Material for the task Block Start

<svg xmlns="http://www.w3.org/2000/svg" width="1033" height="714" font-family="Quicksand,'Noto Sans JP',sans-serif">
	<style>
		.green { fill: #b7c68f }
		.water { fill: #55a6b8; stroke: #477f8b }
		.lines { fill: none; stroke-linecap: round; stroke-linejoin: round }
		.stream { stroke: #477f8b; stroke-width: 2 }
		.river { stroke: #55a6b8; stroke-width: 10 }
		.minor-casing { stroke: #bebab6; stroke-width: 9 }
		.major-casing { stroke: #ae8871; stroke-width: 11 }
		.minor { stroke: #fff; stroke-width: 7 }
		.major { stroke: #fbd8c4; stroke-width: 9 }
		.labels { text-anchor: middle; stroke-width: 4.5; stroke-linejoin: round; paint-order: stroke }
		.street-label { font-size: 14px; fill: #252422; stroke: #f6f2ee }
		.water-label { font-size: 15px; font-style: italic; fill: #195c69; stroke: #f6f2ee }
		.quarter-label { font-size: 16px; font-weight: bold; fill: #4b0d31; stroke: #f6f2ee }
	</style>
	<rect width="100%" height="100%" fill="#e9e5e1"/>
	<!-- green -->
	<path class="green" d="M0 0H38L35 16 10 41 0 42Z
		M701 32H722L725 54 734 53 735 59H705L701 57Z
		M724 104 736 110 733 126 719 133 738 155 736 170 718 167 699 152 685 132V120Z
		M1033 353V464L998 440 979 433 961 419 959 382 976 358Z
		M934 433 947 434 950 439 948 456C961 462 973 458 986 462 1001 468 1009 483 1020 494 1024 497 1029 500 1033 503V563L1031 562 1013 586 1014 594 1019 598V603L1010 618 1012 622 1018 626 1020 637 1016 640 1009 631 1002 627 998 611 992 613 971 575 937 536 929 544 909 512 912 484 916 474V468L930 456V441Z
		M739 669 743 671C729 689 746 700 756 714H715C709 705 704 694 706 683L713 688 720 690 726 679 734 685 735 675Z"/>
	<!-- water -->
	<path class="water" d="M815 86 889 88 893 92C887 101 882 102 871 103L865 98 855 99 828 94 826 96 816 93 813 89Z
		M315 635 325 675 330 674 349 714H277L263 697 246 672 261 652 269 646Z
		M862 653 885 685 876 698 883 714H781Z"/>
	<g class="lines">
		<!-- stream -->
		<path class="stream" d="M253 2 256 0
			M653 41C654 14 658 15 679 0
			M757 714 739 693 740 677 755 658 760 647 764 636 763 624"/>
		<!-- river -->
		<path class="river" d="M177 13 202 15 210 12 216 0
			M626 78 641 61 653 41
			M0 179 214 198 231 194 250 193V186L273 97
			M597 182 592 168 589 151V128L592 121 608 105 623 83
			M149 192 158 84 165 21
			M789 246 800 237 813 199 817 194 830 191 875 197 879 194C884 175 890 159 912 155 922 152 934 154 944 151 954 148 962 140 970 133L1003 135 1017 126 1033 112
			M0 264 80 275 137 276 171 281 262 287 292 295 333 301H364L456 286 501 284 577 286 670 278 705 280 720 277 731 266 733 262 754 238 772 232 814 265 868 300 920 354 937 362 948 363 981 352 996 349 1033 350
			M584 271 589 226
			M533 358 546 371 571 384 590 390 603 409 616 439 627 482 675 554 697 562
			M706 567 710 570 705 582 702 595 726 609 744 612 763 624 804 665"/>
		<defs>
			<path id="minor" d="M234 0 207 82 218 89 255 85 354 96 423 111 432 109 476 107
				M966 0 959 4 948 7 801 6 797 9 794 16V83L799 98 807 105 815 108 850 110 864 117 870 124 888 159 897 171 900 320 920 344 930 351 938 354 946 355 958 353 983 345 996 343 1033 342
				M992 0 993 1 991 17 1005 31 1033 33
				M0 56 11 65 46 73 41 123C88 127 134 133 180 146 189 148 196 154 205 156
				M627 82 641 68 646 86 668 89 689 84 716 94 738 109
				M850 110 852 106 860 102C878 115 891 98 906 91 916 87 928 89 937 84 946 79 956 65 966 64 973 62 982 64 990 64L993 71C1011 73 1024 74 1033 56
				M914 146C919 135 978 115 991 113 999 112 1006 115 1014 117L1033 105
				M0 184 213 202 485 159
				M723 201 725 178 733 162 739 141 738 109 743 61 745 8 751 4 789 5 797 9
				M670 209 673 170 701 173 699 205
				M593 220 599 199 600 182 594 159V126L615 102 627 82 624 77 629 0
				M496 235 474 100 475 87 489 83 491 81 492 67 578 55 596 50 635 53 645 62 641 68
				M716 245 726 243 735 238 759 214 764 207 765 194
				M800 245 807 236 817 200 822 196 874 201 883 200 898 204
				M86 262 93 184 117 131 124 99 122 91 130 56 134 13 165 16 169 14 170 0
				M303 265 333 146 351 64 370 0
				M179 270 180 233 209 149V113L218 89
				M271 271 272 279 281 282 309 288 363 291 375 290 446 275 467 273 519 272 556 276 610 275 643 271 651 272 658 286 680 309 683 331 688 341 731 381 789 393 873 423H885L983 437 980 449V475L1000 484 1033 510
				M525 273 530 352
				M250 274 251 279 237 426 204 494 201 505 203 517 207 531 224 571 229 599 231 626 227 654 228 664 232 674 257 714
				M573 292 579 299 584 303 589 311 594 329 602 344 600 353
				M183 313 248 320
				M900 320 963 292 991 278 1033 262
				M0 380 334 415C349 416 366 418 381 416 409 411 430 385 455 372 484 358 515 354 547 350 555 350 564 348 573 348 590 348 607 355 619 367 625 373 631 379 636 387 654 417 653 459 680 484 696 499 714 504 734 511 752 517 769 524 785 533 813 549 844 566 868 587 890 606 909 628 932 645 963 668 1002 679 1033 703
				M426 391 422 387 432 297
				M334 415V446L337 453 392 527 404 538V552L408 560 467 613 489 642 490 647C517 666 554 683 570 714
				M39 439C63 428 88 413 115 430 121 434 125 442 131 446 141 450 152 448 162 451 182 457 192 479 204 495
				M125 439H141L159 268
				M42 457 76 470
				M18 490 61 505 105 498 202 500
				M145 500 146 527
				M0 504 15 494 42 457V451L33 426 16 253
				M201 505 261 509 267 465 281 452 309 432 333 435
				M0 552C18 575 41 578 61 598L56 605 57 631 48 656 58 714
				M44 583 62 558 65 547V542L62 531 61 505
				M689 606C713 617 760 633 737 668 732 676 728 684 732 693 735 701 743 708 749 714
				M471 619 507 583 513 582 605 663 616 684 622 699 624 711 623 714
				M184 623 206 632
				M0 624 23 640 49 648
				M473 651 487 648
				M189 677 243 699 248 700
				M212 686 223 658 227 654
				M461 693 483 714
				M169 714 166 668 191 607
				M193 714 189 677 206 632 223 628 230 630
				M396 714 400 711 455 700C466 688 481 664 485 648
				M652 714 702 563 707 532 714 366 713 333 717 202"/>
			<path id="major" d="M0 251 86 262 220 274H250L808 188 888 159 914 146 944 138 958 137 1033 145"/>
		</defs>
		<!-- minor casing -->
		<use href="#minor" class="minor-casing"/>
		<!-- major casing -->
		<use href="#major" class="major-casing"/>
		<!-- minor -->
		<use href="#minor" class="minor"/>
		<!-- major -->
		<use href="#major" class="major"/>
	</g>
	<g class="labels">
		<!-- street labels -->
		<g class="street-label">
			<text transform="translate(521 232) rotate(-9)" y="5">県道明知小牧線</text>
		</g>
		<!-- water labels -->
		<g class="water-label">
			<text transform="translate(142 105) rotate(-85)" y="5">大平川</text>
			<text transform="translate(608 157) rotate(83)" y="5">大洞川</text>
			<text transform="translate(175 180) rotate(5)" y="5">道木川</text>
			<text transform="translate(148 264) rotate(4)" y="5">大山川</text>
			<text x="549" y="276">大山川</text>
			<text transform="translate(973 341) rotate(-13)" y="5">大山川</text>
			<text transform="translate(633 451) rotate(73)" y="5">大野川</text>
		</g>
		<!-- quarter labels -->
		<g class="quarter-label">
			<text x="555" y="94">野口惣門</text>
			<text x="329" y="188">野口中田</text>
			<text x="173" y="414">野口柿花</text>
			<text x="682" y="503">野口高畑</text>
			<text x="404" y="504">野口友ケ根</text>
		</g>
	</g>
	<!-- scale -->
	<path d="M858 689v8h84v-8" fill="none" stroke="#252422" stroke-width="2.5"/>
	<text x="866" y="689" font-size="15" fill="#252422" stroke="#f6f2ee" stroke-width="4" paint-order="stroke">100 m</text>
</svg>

Material for the task Block End

Work to be completed: Determine the count of lines in the data that contain the string "linejoin", and reply with that count alone.

Task answer: 2